A much larger economy with a wider employment base provides alternate mechanisms to address the concerns of retrenched labour. There is also an acute shortage of skilled labour across sectors and geographies. These two factors can be combined to create an effective solution in the form of a Skill Development Plan.
Employers can remit a certain contribution to a fund, to be administered independently, for training and redeployment of retrenched labour. The contribution can be linked to the number of retrenched labour, akin to an insurance policy contribution. Such contributions can be utilized towards imparting vocational and technical skills for retrenched labour, by co-opting private sector training and educational institutions.
The key to the success of such an initiative is the creation of a new independent body for implementation, with identified source of funding (such as NHAI, which is a runaway success compared to its predecessor, CPWD despite both being run by babus!). Existing archaic institutions such as National Productivity Council or employment exchanges have miserably failed in meeting such objectives.
6. Create a new, transparent and efficient dispute resolution mechanism
One of the vexatious issues for employers is the inordinately long legal process involved in dispute resolution. The Industrial Disputes Act and its accompanying machinery are too archaic and overloaded to handle the modern day disputes.
Large scale reform of the existing dispute resolution mechanism, with time bound disposal of disputes and provision for alternate resolution mechanisms (such as arbitration) are the need of the hour. Experience in other sectors proves that new independent institutions such as the Telecom Regulatory Authority of India (TRAI) and the Central Electricity Regulatory Commission (CERC) with necessary powers and staffed adequately can function better.
A track record of timely resolution of labour disputes has a host of tangible benefits including effective redeployment of labour within useful working life of the affected persons, absence of frivolous disputes, dismantling of the inspector raj and also minimal deterioration in value of assets to recover worker dues (in the event of bankruptcy or liquidation).
7. Compensation based exclusion
Most of the labour laws today make the distinction between industrial labour and others. It is the employers of the former who bear the brunt of these Acts. Thus, today, an industrial worker earning Rs 75,000 a month at Maruti Udyog enjoys a protective net that an IT employee with one-third his salary does not. So, it’s hardly surprising that India could make big strides in the IT (and other services) sector globally, but remains a minion in the area of manufacturing. This anomaly can be easily addressed by making the exclusions based on compensation, rather than based on the sector or industry.

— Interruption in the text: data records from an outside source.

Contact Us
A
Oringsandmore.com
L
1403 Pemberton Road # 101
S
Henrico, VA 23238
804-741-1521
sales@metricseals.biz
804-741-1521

Labour laws should be modified to exclude those who earn above a certain threshold compensation level (say Rs 25,000 per month), and at the same time include all those below the threshold, irrespective of the sector. Such targeted regulation will ensure that the Act is aimed at protecting only those who deserve such State protection and not misused by qualified technical labour.
India has suffered for far too long under the labour laws devised during the socialist era. They have long outlived their purpose. The unintended side effect of these all-pervasive laws is that, many corporates are relocating their manufacturing setup in more investment-friendly countries despite India having world’s youngest and largest work force. If some of these labour reform measures are implemented, ‘Make in India’ will not remain a pipedream.